++++ DATA FOR THIS TASK ++++
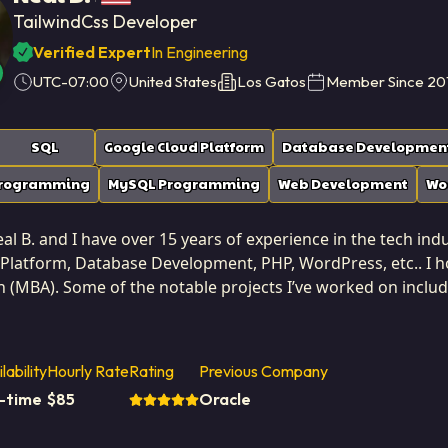
TailwindCss Developer
Verified Expert
In Engineering
UTC-07:00
United States
Los Gatos
Member Since
20
SQL
Google Cloud Platform
Database Developmen
Programming
MySQL Programming
Web Development
Wo
l B. and I have over 15 years of experience in the tech indus
Platform, Database Development, PHP, WordPress, etc.. I ho
n (MBA). Some of the notable projects I’ve worked on inclu
epair site redesign, PosterCompliance site upgrade, No-Code
 States. I've successfully completed 20 projects while developing at Softai
ertise across the entire solution lifecycle, from user inte
lability
Hourly Rate
Rating
Previous Company
and deployment pipelines. This end-to-end perspective allo
l-time
$
85
Oracle
at managing technical health and ensuring that every component of the system
e highest standards of performance and security. Working at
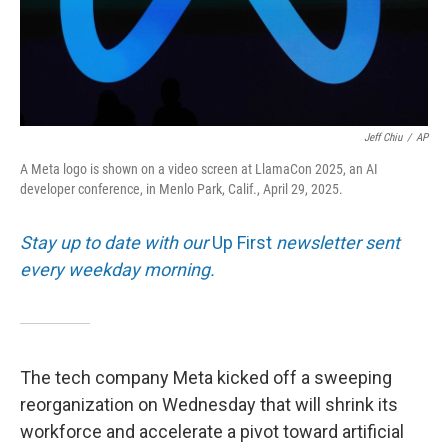
Jeff Chiu
/
AP
A Meta logo is shown on a video screen at LlamaCon 2025, an AI
developer conference, in Menlo Park, Calif., April 29, 2025.
Stay up to date with our
Up First
newsletter sent
every weekday morning.
The tech company Meta kicked off a sweeping
reorganization on Wednesday that will shrink its
workforce and accelerate a pivot toward artificial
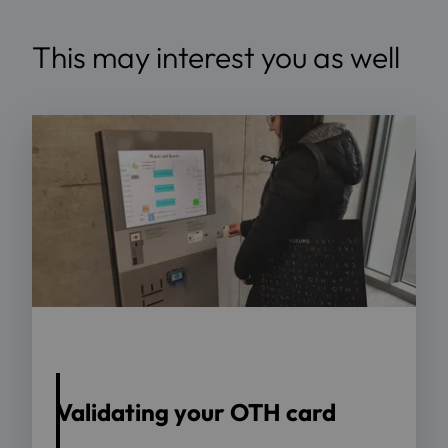
This may interest you as well
Source: OTH Regensburg
Validating your OTH card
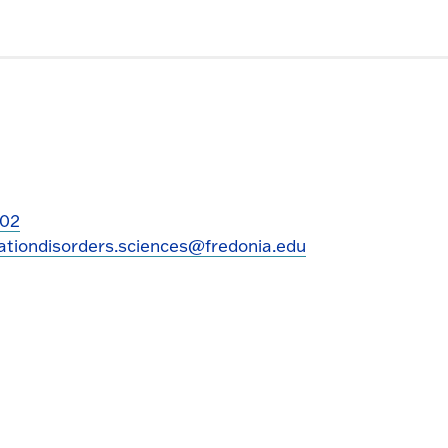
202
tiondisorders.sciences@fredonia.edu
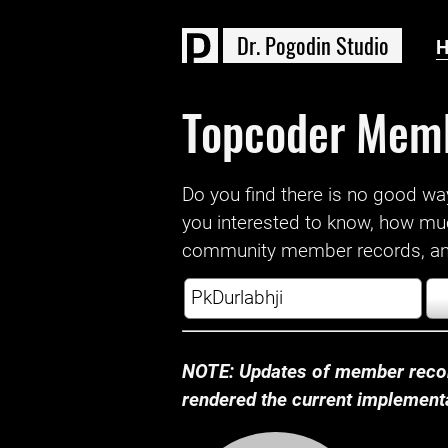
D
r
.
P
o
g
o
d
i
n
S
t
u
d
i
o
Topcoder Mem
Do you find there is no good way a
you interested to know, how mu
community member records, and
NOTE: Updates of member recor
rendered the current implementat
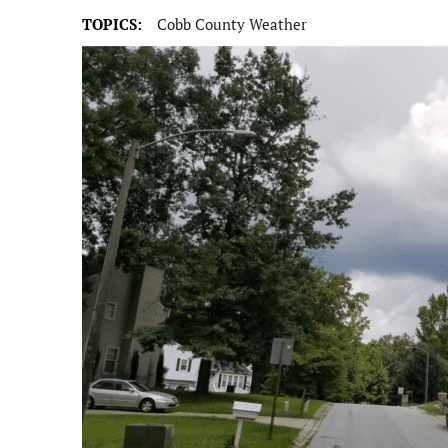
TOPICS:
Cobb County Weather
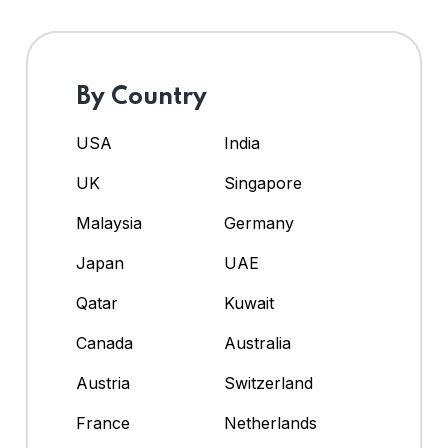
By Country
USA
India
UK
Singapore
Malaysia
Germany
Japan
UAE
Qatar
Kuwait
Canada
Australia
Austria
Switzerland
France
Netherlands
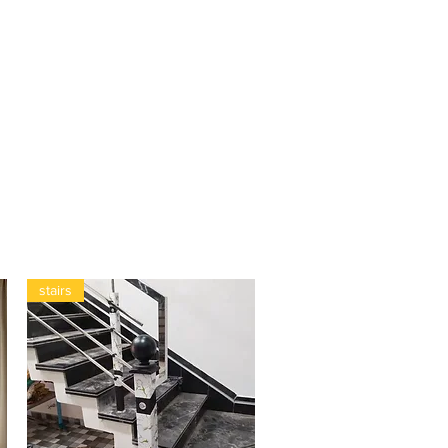
stairs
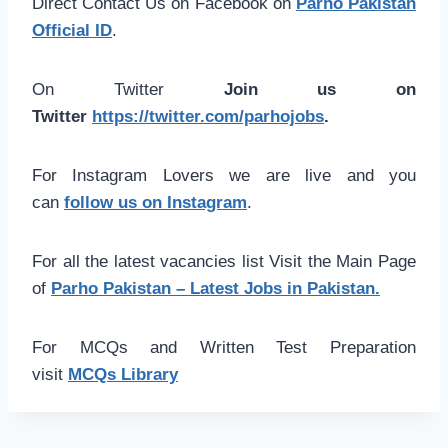
Direct Contact Us on Facebook on
Parho Pakistan
Official ID
.
On Twitter
Join us on
Twitter
https://twitter.com/parhojobs
.
For Instagram Lovers we are live and you
can
follow us on Instagram
.
For all the latest vacancies list Visit the Main Page
of
Parho Pakistan – Latest Jobs in Pakistan.
For MCQs and Written Test Preparation
visit
MCQs Library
++++
◆ **TASK DETAILS**
Rewrite everything from the start of the records down to the line containing "tiondisorders.sciences@fredonia.edu", including that line, with "Hourly Rate" changed to "Rate per Hour" and nothing else altered. Leave the pictures out of your answer.

◆ **SOLUTION FOR THIS PROBLEM**
TailwindCss Developer
Verified Expert
In Engineering
UTC-07:00
United States
Los Gatos
Member Since
20
SQL
Google Cloud Platform
Database Developmen
Programming
MySQL Programming
Web Development
Wo
l B. and I have over 15 years of experience in the tech indus
Platform, Database Development, PHP, WordPress, etc.. I ho
n (MBA). Some of the notable projects I’ve worked on inclu
epair site redesign, PosterCompliance site upgrade, No-Code
 States. I've successfully completed 20 projects while developing at Softai
ertise across the entire solution lifecycle, from user inte
lability
Rate per Hour
Rating
Previous Company
and deployment pipelines. This end-to-end perspective allo
l-time
$
85
Oracle
at managing technical health and ensuring that every component of the system
e highest standards of performance and security. Working at
Jeff Chiu
/
AP
A Meta logo is shown on a video screen at LlamaCon 2025, an AI
developer conference, in Menlo Park, Calif., April 29, 2025.
Stay up to date with our
Up First
newsletter sent
every weekday morning.
The tech company Meta kicked off a sweeping
reorganization on Wednesday that will shrink its
workforce and accelerate a pivot toward artificial
This may interest you as well
Source: OTH Regensburg
Validating your OTH card
202
tiondisorders.sciences@fredonia.edu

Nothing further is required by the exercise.